*** Opening Record set ***
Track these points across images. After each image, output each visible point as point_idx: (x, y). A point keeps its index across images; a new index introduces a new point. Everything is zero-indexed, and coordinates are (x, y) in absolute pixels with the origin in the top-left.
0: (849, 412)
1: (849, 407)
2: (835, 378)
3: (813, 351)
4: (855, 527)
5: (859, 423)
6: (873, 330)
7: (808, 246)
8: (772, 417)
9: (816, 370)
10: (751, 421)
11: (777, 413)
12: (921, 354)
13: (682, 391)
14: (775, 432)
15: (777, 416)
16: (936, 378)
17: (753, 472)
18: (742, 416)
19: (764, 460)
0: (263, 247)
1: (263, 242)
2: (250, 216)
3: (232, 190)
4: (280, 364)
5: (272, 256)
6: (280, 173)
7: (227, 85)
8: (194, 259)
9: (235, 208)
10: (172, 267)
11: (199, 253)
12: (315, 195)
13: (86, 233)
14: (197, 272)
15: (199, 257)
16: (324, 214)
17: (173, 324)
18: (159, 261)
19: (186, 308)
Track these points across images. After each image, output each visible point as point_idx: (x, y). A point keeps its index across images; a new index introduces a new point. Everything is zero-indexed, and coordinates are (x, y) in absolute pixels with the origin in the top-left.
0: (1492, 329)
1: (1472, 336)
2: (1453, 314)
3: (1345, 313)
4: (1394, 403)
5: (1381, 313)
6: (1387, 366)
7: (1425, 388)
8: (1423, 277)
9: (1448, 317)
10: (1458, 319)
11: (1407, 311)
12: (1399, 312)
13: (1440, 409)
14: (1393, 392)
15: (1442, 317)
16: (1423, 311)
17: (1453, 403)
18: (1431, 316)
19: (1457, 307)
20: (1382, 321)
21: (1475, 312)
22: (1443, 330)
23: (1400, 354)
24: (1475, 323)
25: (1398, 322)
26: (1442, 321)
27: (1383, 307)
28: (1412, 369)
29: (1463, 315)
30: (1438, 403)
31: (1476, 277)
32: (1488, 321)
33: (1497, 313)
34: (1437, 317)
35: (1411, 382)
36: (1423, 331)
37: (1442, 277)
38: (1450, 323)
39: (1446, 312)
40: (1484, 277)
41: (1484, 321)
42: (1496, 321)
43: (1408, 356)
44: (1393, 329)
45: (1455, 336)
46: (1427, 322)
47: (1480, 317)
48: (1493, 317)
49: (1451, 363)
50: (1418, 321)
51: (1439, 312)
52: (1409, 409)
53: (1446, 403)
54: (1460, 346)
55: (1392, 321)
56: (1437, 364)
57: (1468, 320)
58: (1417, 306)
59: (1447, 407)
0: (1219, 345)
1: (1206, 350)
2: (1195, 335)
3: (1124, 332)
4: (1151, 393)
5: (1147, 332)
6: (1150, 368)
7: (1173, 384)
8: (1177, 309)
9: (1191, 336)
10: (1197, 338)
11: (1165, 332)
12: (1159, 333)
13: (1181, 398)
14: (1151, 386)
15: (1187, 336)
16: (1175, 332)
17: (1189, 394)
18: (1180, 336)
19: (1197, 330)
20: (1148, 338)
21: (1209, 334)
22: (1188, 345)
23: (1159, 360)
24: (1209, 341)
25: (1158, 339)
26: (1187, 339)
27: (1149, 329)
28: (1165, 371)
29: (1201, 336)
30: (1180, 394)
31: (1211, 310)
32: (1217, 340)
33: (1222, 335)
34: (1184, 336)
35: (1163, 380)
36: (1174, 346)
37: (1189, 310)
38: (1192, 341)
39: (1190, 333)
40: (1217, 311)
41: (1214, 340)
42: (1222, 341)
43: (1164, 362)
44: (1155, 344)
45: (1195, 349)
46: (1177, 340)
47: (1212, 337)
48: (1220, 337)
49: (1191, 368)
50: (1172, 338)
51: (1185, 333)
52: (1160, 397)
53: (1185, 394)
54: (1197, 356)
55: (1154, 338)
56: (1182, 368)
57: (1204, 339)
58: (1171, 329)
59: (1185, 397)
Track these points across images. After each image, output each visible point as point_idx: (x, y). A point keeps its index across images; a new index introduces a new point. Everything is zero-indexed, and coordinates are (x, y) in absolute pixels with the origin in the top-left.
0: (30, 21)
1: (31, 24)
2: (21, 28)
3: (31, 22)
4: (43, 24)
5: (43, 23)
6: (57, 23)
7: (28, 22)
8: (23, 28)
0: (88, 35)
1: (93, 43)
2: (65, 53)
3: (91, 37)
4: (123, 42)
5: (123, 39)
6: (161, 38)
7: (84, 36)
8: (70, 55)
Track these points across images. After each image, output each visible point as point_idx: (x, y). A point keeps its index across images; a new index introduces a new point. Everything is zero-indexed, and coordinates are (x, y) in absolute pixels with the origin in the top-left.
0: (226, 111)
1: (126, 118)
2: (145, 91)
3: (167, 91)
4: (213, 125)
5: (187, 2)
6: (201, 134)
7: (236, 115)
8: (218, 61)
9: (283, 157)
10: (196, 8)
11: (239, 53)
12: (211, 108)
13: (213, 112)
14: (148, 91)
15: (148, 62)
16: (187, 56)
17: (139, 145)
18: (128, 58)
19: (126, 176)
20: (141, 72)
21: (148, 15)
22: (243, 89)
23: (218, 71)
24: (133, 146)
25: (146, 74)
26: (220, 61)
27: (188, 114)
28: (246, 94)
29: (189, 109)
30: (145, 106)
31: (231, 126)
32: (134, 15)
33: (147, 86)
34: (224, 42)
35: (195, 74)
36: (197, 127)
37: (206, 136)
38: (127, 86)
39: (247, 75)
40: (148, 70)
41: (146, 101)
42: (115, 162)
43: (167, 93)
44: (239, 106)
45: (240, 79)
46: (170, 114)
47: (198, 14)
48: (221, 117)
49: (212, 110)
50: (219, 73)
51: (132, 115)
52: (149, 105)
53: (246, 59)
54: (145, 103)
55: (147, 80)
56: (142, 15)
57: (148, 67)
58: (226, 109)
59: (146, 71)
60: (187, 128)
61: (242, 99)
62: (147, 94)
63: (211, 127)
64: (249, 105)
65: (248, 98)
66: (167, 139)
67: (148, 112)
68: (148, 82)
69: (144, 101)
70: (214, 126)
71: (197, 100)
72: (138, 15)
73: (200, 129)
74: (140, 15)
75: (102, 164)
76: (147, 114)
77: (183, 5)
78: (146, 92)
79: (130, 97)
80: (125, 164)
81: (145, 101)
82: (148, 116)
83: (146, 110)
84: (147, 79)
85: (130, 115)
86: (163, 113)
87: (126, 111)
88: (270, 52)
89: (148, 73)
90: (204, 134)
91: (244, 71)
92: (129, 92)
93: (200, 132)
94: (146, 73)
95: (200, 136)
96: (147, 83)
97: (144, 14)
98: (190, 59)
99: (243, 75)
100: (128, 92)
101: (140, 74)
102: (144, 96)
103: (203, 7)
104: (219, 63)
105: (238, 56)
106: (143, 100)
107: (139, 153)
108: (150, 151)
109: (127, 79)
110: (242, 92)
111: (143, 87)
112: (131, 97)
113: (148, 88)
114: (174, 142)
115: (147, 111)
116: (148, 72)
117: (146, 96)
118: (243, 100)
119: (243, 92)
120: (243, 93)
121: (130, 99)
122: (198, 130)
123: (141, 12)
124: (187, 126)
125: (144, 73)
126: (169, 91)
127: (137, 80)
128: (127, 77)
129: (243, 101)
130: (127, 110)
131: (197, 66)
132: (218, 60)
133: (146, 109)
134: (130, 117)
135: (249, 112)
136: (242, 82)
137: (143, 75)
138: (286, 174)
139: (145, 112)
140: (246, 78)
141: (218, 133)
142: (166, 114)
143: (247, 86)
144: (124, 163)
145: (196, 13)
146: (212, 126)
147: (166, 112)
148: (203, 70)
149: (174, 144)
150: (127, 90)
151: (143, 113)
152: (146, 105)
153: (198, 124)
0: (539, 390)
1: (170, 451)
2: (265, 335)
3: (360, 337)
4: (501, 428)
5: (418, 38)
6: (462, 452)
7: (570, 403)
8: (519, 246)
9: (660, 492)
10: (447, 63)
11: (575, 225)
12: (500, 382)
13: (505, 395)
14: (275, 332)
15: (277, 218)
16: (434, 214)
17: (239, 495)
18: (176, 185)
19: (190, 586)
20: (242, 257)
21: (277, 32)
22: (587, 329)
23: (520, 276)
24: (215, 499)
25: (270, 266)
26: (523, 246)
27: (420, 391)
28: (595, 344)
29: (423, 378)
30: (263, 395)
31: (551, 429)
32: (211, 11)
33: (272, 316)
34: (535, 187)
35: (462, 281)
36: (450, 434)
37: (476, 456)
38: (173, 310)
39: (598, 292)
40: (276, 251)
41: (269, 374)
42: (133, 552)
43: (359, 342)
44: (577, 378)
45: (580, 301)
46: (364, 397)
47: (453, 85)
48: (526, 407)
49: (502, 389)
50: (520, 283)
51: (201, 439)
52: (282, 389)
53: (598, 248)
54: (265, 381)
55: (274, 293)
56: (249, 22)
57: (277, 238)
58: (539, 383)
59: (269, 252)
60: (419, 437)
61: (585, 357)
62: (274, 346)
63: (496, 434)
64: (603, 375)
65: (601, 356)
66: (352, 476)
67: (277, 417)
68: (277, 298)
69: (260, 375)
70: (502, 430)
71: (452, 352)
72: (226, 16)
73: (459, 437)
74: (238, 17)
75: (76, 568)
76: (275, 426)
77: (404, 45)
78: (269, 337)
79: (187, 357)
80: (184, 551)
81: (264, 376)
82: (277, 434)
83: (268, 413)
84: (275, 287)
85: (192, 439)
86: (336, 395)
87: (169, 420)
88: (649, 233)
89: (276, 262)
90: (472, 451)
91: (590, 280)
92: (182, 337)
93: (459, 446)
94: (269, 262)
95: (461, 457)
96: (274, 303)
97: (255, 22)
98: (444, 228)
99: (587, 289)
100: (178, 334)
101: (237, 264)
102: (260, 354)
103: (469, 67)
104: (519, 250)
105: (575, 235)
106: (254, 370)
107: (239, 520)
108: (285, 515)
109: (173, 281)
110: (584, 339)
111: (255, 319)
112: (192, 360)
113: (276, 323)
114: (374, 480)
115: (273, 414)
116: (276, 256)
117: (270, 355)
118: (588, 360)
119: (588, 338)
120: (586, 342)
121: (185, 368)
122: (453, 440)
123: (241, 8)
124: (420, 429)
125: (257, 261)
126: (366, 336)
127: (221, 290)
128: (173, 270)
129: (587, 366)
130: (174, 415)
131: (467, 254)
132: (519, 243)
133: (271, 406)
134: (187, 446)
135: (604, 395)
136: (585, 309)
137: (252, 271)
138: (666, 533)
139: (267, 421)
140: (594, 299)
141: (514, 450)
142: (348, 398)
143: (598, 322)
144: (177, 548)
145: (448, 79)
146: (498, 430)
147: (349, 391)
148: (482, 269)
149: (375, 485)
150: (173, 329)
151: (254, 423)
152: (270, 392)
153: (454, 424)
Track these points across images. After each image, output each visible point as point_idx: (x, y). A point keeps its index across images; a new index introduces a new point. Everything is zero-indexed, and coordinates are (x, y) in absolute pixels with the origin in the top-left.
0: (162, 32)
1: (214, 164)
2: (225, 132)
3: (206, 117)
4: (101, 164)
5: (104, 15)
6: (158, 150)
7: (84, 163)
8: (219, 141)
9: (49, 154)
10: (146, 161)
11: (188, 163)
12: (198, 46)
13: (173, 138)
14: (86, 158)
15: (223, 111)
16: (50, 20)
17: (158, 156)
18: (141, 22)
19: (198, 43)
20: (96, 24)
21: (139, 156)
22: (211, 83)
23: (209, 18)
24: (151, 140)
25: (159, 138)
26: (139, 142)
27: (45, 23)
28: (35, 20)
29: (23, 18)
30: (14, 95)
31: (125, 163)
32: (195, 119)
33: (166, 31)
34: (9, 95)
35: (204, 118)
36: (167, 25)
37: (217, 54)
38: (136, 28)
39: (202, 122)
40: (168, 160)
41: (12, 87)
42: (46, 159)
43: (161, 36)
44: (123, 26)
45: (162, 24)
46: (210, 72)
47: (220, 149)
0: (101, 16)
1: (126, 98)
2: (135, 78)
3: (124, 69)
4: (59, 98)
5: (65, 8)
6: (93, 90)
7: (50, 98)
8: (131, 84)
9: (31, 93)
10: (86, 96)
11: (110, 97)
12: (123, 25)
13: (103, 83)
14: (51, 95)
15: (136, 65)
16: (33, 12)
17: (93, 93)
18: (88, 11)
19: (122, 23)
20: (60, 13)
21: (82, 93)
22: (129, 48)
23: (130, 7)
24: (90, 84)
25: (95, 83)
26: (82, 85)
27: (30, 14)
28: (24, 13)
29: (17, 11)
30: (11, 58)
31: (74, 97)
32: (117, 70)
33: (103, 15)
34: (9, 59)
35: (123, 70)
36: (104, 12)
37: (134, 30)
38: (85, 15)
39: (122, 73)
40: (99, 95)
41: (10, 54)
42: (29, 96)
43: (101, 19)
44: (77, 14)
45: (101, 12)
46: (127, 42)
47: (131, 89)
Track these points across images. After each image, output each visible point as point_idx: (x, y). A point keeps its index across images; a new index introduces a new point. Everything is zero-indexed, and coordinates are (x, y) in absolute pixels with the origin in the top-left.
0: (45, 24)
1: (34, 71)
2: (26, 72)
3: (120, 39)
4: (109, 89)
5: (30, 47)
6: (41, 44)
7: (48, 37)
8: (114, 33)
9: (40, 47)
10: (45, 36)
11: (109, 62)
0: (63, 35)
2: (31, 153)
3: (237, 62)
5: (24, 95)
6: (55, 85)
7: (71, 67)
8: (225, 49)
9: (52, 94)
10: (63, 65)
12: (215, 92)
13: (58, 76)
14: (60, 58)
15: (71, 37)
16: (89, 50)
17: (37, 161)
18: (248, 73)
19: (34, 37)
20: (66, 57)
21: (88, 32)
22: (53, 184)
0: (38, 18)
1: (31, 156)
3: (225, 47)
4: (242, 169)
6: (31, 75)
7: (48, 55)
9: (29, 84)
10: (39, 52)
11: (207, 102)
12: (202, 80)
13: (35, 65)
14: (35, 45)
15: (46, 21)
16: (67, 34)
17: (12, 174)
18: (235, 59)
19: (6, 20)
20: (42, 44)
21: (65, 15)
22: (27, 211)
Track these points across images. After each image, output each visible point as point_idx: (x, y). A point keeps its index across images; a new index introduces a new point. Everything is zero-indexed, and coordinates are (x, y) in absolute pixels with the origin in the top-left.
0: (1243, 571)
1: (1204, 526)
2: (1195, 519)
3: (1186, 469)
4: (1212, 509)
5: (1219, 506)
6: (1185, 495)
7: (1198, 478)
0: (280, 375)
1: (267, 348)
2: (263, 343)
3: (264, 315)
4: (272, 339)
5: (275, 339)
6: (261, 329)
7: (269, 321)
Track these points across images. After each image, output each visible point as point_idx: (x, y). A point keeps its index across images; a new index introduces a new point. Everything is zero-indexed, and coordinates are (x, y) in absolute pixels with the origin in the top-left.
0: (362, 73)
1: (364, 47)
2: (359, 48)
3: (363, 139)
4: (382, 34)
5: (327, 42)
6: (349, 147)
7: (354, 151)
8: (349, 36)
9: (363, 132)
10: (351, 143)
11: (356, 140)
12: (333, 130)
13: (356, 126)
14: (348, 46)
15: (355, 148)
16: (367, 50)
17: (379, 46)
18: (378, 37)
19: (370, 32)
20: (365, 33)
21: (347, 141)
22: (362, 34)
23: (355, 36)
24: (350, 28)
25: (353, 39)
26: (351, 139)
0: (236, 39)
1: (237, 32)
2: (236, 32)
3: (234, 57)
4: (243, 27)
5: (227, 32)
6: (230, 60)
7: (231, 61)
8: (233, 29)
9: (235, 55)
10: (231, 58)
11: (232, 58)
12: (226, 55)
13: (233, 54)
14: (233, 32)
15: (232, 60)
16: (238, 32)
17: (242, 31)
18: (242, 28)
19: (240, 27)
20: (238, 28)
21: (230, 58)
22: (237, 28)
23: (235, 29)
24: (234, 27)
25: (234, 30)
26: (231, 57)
*** Closing Record set ***
_Problem to solve_:
Only the lines above from the one with "94: (146, 73)" up to and including the one with "111: (143, 87)" should be repeated, exactly as written.

_Solution for this task_:
94: (146, 73)
95: (200, 136)
96: (147, 83)
97: (144, 14)
98: (190, 59)
99: (243, 75)
100: (128, 92)
101: (140, 74)
102: (144, 96)
103: (203, 7)
104: (219, 63)
105: (238, 56)
106: (143, 100)
107: (139, 153)
108: (150, 151)
109: (127, 79)
110: (242, 92)
111: (143, 87)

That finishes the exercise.